_REQUIREMENT:_
Extract the lines of the entries below, starting with the line that contains "know the pressure" and going on through the line that contains "The volume is 7564.3 gal". Reproduce each line word for word, and leave the pictures out of your answer.

_PROVIDED INFORMATION:_
----
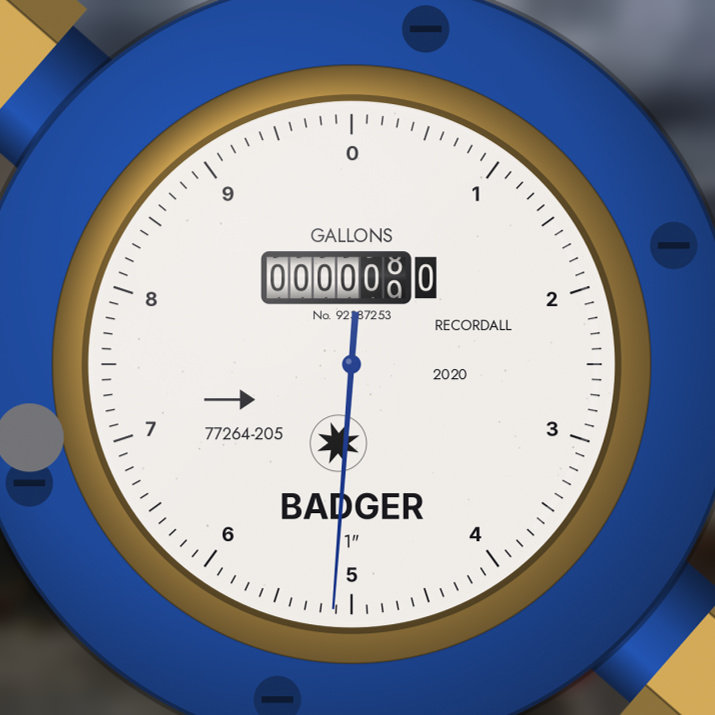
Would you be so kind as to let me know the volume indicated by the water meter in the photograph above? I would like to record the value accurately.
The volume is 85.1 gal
----
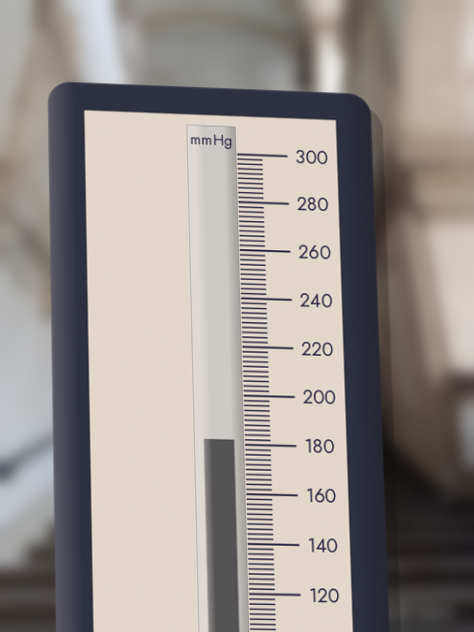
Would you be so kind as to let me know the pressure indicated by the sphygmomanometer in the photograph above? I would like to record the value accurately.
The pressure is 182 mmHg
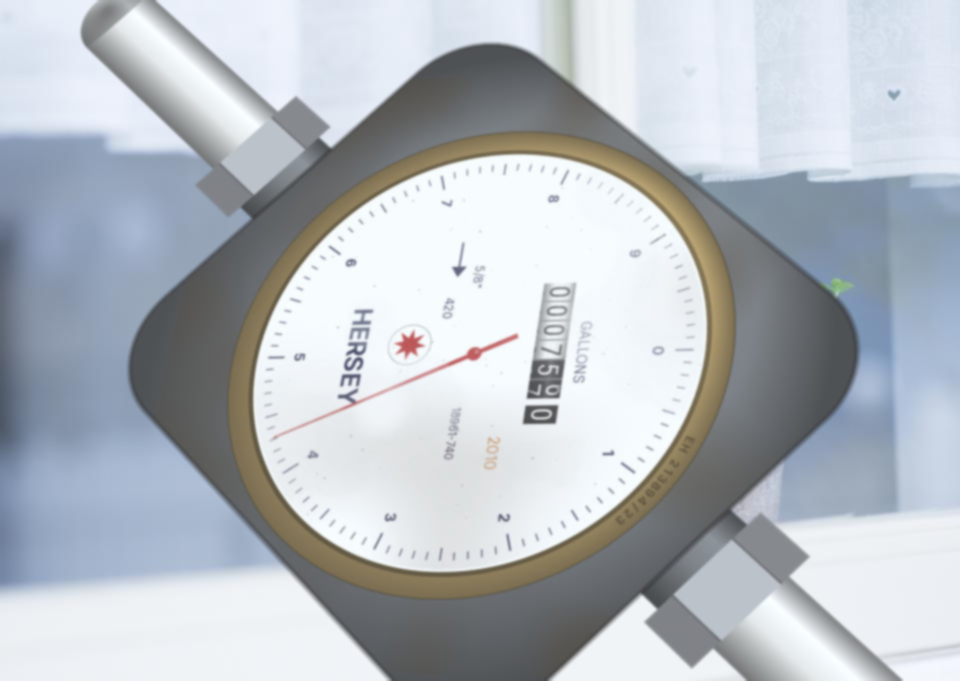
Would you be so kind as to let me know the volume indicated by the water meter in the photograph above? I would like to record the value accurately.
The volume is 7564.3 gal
----
_SOLUTION FOR THIS EXERCISE:_
Would you be so kind as to let me know the pressure indicated by the sphygmomanometer in the photograph above? I would like to record the value accurately.
The pressure is 182 mmHg
Would you be so kind as to let me know the volume indicated by the water meter in the photograph above? I would like to record the value accurately.
The volume is 7564.3 gal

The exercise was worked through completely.